The difference between this and the formal definition of a limit is that in here we want the limit to be equal to a point in the function's graph. In the formal definition we are looking for the existence on the limit itself, which may or may not coincide with a point in the function's graph.
The squeeze theorem
If you look at the formal definition of a limit again, the boundaries to the left and to the right can very well be functions. That's the concept of this theorem. Any given point at the plane can have infinitely many functions passing there. In particular, we can put a function in between two others, essentially "crushing" it between the known values of the other two. Notice that the functions we put as boundaries has to have limits that converge to that point, if they are diverging to infinity it doesn't make sense. In spite of the graph depicting [math]\displaystyle{ h }[/math] above and [math]\displaystyle{ g }[/math] below, respectively, from [math]\displaystyle{ f }[/math], our only concern is at the neighbourhood of [math]\displaystyle{ x = a }[/math]. It's not required for [math]\displaystyle{ g }[/math] to always be below and [math]\displaystyle{ h }[/math] to always be above [math]\displaystyle{ f }[/math].
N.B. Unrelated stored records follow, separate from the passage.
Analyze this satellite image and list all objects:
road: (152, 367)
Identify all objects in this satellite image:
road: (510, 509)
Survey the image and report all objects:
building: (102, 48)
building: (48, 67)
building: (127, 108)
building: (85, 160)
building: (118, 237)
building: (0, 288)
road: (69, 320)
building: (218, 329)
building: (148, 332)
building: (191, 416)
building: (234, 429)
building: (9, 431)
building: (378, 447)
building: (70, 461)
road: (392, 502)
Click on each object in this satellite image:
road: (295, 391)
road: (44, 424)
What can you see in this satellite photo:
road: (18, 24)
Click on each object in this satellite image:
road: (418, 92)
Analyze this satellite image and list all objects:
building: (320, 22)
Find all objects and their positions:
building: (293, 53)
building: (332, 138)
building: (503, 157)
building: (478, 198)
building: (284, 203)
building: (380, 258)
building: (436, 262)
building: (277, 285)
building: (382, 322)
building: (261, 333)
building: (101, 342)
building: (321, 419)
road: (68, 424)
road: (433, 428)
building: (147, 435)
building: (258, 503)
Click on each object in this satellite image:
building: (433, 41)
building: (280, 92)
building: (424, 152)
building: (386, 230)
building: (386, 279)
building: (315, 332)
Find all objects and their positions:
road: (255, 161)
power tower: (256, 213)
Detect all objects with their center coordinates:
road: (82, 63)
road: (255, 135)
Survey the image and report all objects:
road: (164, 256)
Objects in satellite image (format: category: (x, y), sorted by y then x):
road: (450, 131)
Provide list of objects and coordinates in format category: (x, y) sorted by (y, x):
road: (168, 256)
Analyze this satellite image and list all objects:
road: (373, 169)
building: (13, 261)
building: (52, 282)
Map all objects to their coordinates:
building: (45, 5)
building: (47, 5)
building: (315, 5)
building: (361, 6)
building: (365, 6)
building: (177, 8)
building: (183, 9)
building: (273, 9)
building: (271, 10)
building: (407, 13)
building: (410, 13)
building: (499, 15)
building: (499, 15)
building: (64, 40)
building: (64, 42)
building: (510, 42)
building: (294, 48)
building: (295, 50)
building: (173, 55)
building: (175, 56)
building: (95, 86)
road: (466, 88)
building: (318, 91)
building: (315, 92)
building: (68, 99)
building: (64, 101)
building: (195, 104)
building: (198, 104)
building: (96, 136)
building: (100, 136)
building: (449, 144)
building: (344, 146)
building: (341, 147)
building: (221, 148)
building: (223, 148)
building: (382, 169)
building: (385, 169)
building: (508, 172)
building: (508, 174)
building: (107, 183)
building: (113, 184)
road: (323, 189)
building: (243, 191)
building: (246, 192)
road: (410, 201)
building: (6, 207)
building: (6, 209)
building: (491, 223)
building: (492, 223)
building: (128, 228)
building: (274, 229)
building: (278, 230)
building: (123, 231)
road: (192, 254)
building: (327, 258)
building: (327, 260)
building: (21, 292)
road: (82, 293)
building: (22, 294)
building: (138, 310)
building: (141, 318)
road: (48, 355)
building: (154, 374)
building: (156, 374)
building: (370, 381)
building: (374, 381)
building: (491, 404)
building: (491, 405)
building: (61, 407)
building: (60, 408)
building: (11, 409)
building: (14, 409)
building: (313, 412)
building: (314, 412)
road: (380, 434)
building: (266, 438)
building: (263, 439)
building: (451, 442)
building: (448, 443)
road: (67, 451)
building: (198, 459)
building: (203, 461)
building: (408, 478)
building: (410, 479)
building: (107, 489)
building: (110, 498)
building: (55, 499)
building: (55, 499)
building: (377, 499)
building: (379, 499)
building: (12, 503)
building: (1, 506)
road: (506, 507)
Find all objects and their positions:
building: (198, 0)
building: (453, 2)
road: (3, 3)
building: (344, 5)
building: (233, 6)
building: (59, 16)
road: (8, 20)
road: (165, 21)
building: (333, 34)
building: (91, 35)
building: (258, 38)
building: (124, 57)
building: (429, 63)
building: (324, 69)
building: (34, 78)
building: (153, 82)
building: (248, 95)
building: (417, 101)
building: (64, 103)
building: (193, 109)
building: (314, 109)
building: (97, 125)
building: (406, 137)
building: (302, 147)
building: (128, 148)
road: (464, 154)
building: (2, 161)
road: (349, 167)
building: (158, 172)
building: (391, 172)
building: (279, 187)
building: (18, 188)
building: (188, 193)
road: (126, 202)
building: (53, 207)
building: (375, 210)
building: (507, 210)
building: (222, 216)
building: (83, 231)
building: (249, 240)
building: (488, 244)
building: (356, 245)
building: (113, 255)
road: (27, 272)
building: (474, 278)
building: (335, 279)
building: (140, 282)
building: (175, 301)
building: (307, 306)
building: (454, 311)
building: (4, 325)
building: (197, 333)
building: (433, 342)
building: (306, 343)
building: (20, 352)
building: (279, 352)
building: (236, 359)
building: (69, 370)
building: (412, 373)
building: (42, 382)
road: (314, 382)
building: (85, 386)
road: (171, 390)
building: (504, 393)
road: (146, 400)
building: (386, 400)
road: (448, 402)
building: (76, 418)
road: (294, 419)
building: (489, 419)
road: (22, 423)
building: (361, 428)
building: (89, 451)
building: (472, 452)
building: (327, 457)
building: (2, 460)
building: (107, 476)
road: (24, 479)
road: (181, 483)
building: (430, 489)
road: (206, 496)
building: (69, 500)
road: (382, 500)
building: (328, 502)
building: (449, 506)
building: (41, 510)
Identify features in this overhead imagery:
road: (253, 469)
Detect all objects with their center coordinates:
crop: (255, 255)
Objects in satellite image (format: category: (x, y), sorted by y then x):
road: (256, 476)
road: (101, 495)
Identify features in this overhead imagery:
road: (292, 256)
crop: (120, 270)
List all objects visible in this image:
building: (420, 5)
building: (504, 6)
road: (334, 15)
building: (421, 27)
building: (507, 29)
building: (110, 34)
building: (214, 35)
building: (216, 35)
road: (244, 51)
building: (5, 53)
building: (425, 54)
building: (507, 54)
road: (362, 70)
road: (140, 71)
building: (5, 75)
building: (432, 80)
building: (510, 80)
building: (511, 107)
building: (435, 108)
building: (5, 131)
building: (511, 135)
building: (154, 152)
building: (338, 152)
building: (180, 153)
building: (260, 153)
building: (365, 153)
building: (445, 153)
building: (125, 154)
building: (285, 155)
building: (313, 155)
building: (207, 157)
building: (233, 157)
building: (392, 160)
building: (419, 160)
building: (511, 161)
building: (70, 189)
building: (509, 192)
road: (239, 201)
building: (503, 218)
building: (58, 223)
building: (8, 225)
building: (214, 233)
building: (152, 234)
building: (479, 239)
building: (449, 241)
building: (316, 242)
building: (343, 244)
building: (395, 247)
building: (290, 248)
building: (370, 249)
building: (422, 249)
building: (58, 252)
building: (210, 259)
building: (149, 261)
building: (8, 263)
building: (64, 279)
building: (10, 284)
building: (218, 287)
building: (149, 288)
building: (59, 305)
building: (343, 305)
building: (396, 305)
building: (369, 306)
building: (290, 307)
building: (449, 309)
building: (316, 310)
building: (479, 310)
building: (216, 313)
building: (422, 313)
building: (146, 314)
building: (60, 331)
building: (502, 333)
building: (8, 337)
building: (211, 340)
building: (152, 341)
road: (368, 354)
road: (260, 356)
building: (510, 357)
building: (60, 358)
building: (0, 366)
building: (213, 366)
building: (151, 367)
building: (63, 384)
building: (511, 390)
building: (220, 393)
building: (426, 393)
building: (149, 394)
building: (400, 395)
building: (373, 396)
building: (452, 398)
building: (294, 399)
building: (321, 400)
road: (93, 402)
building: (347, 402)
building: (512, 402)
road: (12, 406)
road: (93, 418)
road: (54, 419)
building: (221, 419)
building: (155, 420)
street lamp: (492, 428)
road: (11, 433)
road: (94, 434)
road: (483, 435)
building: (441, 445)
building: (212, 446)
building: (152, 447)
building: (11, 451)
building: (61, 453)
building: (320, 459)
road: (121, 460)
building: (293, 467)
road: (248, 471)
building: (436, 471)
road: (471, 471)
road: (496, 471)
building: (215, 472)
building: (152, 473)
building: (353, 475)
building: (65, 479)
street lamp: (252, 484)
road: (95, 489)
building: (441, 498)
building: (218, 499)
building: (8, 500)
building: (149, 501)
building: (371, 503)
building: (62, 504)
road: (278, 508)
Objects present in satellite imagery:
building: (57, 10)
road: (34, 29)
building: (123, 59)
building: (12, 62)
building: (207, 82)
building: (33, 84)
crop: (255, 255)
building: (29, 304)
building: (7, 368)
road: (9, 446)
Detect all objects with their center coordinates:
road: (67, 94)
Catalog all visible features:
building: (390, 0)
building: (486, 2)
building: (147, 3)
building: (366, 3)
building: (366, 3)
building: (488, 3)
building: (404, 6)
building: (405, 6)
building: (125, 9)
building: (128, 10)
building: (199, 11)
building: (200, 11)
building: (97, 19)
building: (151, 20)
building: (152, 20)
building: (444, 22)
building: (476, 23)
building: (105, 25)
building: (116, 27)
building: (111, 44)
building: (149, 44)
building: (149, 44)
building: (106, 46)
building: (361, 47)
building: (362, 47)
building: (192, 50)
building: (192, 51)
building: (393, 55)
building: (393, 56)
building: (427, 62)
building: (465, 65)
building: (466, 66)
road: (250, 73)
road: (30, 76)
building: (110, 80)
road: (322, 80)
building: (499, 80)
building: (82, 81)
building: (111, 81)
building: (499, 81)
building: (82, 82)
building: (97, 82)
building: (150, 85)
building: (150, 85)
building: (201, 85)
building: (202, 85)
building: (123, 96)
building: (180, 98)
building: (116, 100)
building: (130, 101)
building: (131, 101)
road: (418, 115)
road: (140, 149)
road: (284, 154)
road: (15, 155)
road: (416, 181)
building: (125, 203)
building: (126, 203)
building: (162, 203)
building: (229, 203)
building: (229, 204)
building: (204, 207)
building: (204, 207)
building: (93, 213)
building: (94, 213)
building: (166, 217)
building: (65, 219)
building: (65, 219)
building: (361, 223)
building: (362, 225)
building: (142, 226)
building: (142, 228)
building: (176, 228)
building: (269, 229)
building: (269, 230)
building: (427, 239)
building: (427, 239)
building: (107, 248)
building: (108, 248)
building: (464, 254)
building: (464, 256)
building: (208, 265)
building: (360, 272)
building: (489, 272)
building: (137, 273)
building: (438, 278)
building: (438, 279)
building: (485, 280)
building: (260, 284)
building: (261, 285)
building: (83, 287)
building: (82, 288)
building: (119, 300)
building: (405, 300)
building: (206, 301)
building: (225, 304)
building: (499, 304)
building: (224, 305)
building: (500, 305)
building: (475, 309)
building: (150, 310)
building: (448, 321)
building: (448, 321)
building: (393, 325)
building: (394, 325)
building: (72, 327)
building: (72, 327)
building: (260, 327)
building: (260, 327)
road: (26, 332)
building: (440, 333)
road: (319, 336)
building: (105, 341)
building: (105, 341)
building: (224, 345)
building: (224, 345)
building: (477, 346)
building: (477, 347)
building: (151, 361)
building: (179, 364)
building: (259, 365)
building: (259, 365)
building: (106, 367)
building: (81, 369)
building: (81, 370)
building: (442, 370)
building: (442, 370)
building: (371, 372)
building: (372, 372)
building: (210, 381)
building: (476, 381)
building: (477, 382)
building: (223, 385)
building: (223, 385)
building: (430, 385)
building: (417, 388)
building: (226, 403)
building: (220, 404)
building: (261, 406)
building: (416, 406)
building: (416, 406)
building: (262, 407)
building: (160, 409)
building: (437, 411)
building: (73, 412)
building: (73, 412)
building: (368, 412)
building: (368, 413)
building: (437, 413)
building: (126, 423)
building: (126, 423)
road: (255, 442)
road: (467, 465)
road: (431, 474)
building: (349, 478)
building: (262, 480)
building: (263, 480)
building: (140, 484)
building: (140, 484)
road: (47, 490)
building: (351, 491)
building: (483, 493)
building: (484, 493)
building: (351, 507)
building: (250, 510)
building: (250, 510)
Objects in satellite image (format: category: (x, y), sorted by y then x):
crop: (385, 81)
This theorem is required when intuition fails and we can't know for sure whether the function is converging or not to some value at some point.
[math]\displaystyle{ \text{if} \ g(x) \leq f(x) \leq h(x) }[/math] [math]\displaystyle{ \lim_{x \ \to \ a} g(x) = \lim_{x \ \to \ a} h(x) = L \implies \lim_{x \ \to \ a} f(x) = L }[/math]
The textbooks that I have don't show it, but if we extended to functions of two variables, we would have the same concept. Except that it's much harder to visualise in 3D.